Hope is just…it’s there. People need it. People need to know that we can get through this. I am hopeful we will. But there’s a lot of justifiable anger and sadness, and the sadness is just starting. We’re going to lose a lot of people. We’re all going to know someone. We’re not going to be able to have the funerals. At least we had funerals during the plague years. We often talk about the funerals of how they emotionally scarred us because we were going to so many, but it’s also what allowed us to get through those years, the fact that we could all gather and hug.
One of the great lessons I took from How to Survive a Plague, and as a gay man growing up in the shadow of the AIDS crisis, is how useful outrage was to you as an activist, the channeling of that rage, the anger and frustration, the throwing of ashes at the White House, and staging die-ins, and being angry as a tactic of pushing hard change through. That’s one of the lessons I’ve taken from my gay heroes who were able to reset the stage. Maybe optimism was the wrong question for you. Maybe it should be about rage, and how to direct it?

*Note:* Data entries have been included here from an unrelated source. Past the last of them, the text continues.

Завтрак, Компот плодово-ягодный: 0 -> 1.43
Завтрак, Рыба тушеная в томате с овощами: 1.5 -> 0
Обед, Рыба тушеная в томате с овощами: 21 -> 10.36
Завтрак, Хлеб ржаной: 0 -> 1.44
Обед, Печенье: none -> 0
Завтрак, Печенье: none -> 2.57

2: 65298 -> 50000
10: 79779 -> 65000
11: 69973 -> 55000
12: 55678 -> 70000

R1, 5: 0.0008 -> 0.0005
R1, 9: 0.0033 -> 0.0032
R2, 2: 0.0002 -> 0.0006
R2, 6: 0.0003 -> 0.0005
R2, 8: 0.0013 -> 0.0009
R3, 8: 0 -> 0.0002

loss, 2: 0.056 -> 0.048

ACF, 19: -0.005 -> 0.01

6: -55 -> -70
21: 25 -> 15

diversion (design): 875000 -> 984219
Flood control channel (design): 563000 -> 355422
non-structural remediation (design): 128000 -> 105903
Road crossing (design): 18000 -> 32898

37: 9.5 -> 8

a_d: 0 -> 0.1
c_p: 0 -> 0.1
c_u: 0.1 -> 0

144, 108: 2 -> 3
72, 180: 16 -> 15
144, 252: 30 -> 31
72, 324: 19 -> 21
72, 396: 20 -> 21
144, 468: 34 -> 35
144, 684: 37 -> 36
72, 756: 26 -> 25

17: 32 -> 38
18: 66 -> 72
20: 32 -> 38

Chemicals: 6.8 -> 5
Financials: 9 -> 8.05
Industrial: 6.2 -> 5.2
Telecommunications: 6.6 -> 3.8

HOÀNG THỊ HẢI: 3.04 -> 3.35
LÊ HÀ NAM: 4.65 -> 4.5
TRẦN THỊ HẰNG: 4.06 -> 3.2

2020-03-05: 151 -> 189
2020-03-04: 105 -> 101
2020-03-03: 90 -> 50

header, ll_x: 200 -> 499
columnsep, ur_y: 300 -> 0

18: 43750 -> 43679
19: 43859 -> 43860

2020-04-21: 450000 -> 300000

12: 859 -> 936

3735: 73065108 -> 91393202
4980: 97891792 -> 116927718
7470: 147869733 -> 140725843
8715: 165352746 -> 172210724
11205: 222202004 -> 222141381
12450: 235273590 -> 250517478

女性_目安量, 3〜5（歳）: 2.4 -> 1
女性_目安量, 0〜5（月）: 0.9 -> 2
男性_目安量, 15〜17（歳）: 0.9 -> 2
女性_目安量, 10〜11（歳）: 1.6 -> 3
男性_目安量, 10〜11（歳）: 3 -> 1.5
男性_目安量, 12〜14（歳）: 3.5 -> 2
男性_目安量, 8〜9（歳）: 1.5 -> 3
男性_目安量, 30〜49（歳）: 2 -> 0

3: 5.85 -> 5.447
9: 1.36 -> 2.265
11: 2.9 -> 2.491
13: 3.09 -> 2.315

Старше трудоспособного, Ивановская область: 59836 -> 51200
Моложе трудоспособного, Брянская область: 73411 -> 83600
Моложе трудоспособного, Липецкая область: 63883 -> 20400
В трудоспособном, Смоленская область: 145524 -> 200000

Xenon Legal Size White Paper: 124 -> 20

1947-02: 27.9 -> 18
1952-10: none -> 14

Yeah. No outrage, anger. It is completely legitimate. I am filled to the brim with it right now, and that’s totally legitimate. And the trick for all of us is using that in a helpful way. Sometimes it’s almost impossible to do. You got to kind of explode.
But the difference between a useful activist and just a frothing activist is one who channels their rage. All of us have to figure out how to channel it. If you find yourself spending more than five minutes out of your day trying to try and to destroy Deborah Birx, maybe you’re mistargeting your anger. Because there’s a guy called Donald Trump who you should be laserlike focused on.
And even within your own world, there’s a level of misinformation, and conspiracy theories, and Trump supporters, and right-wing media, and anti-science people on the left and the right who are making things worse. We all need to target our anger to those enemies and fight against that. We need to defend science at all costs. We need to listen to science, scientists, and the experts, and defend them at all costs. This is all about the targeting, and anger can screw that up.
That’s my message to everybody. That anger is legitimate. That rage is totally legitimate. But it’s useless unless you target it well and use it for good. That will make you a great activist.